Work required: Below are the records. Count the lines containing the string "SQUARE", and reply with the number alone.

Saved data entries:
*** Begin section ***

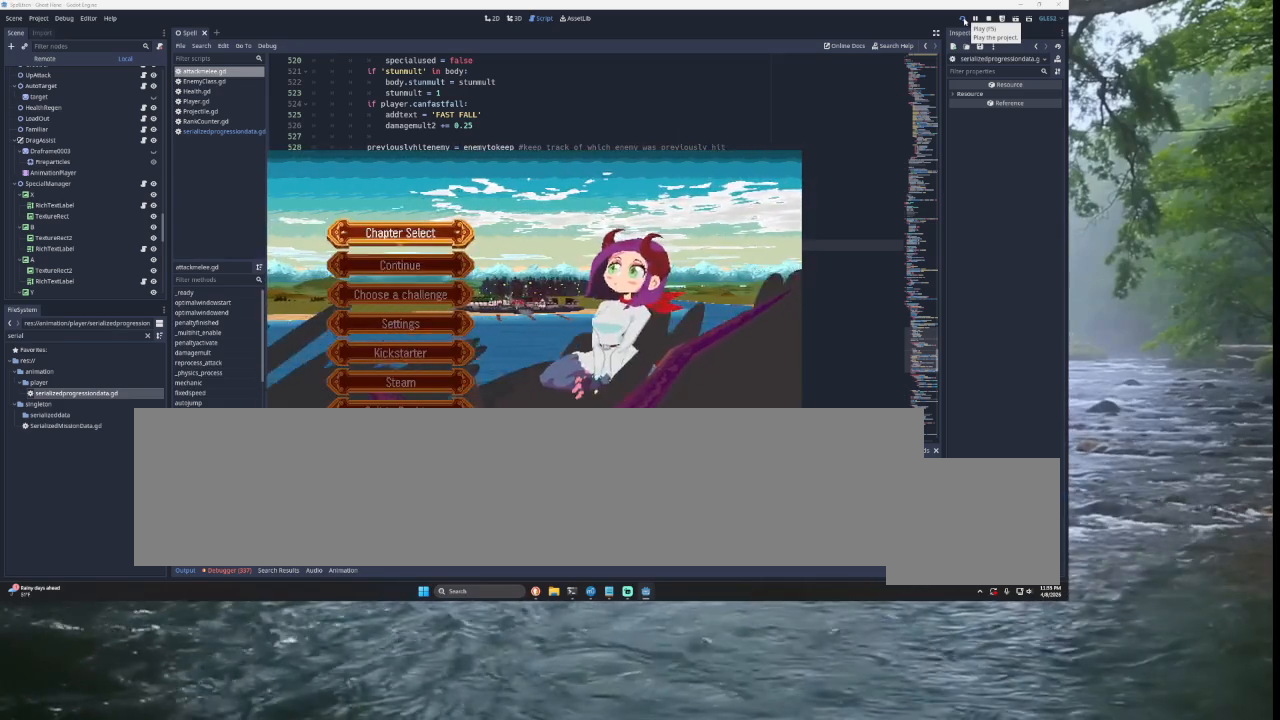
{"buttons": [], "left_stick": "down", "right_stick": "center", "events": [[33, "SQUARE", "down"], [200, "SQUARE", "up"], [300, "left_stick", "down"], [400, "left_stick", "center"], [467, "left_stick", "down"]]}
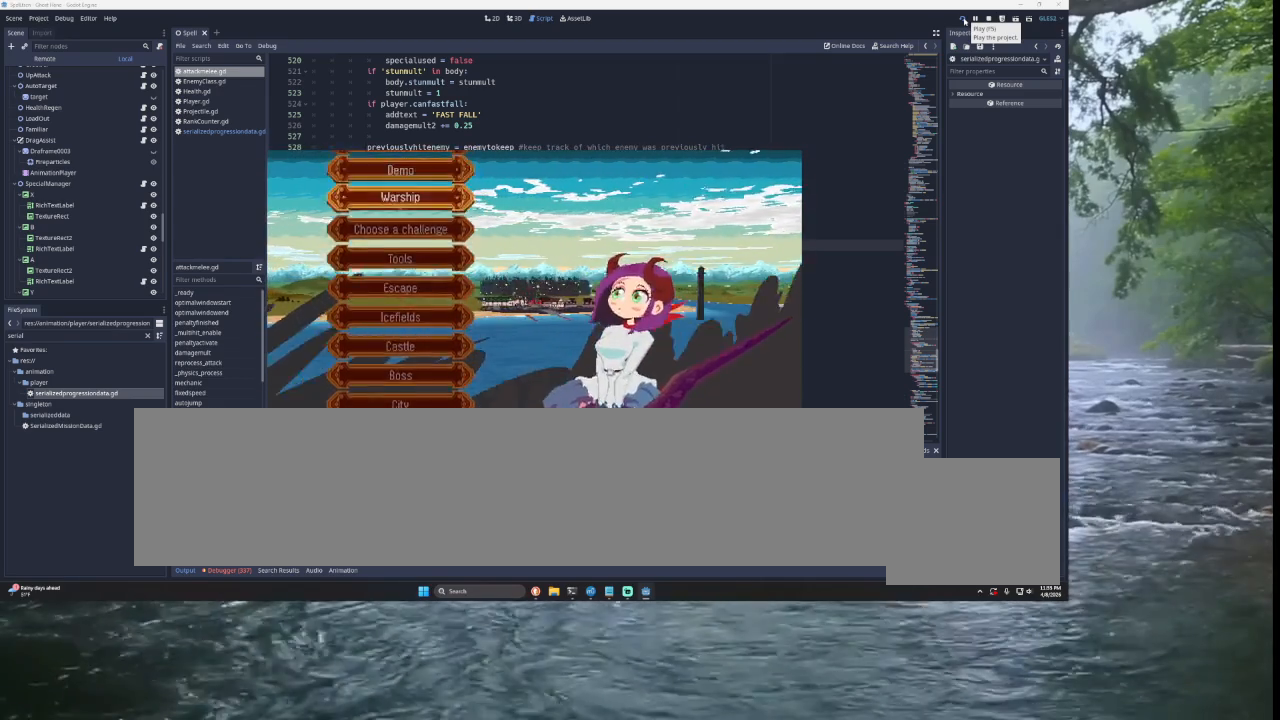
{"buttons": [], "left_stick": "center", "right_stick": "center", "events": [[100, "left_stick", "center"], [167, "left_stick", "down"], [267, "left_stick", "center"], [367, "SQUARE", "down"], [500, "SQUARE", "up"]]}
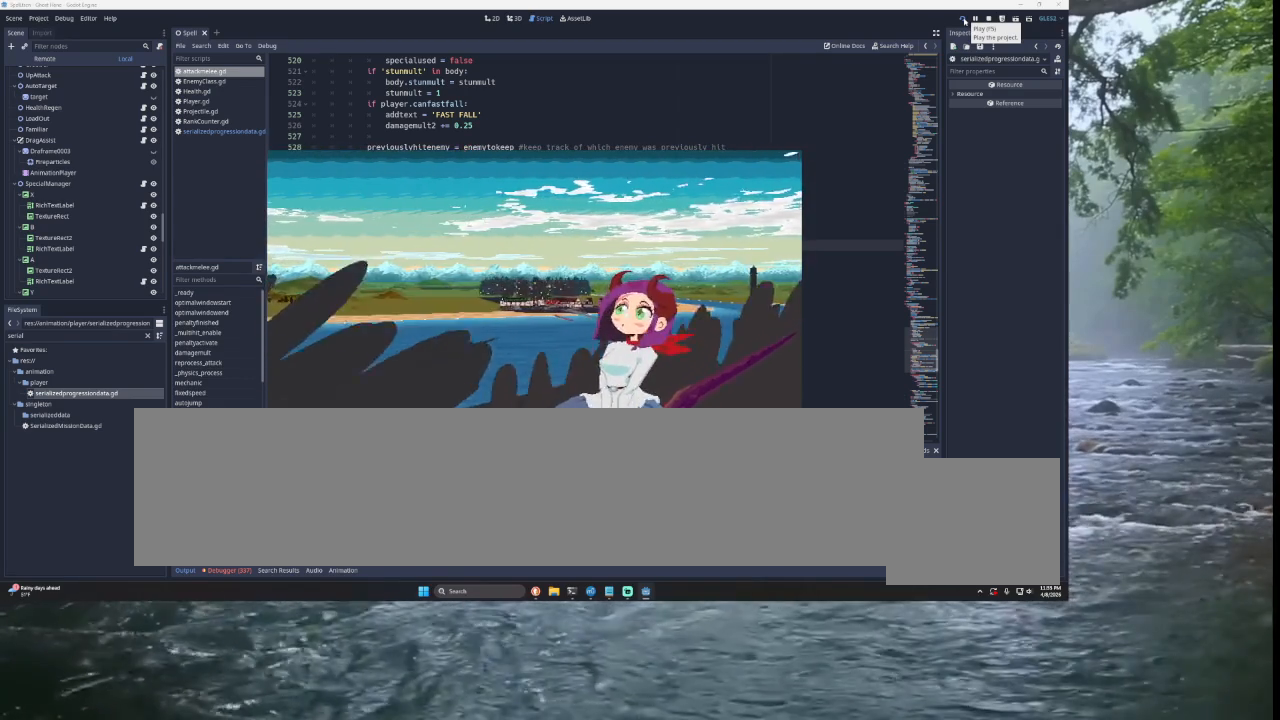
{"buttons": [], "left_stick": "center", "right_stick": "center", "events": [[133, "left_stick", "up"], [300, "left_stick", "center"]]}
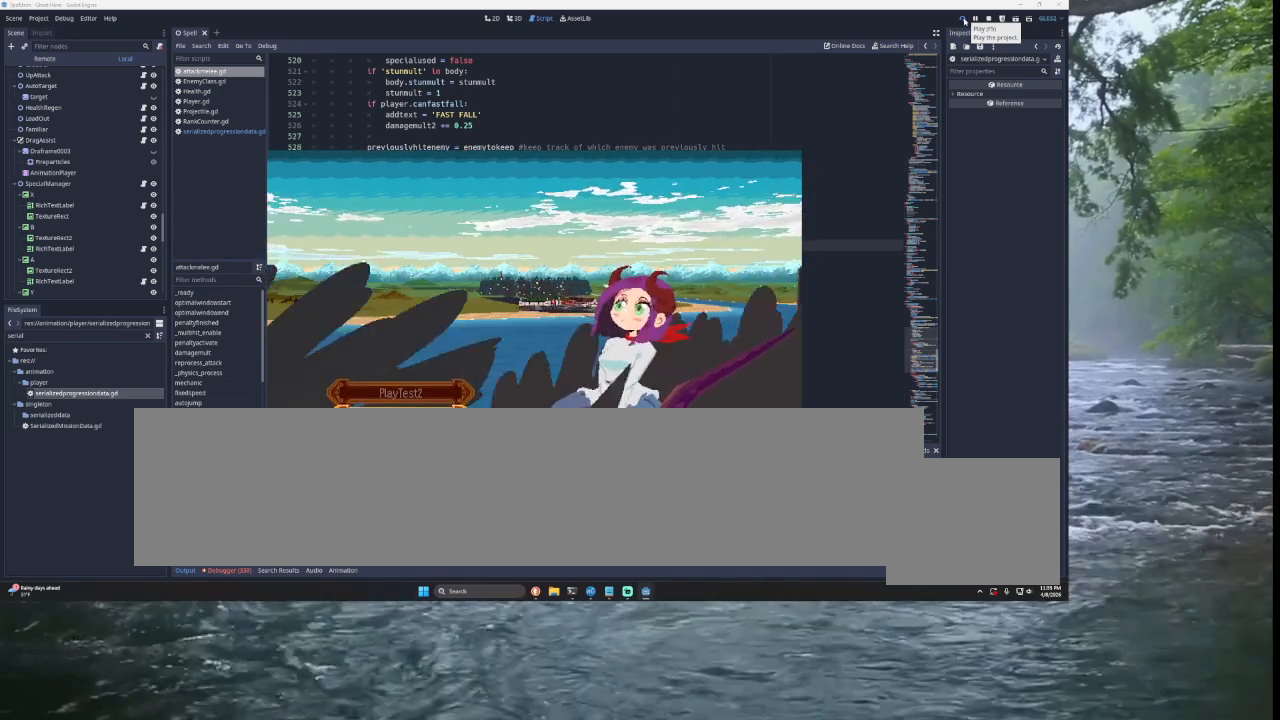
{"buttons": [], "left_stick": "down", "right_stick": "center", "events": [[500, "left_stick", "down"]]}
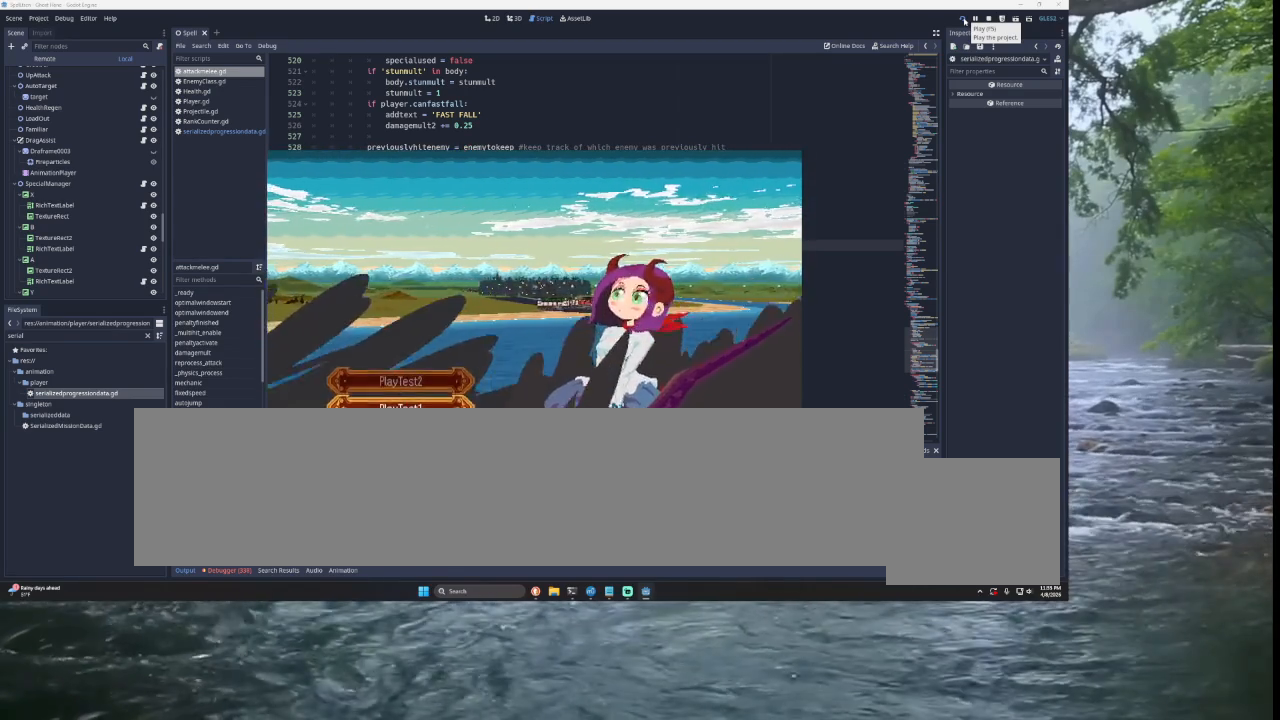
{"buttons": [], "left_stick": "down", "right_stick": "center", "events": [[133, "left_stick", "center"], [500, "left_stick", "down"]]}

*** End section ***

Exercise output: 2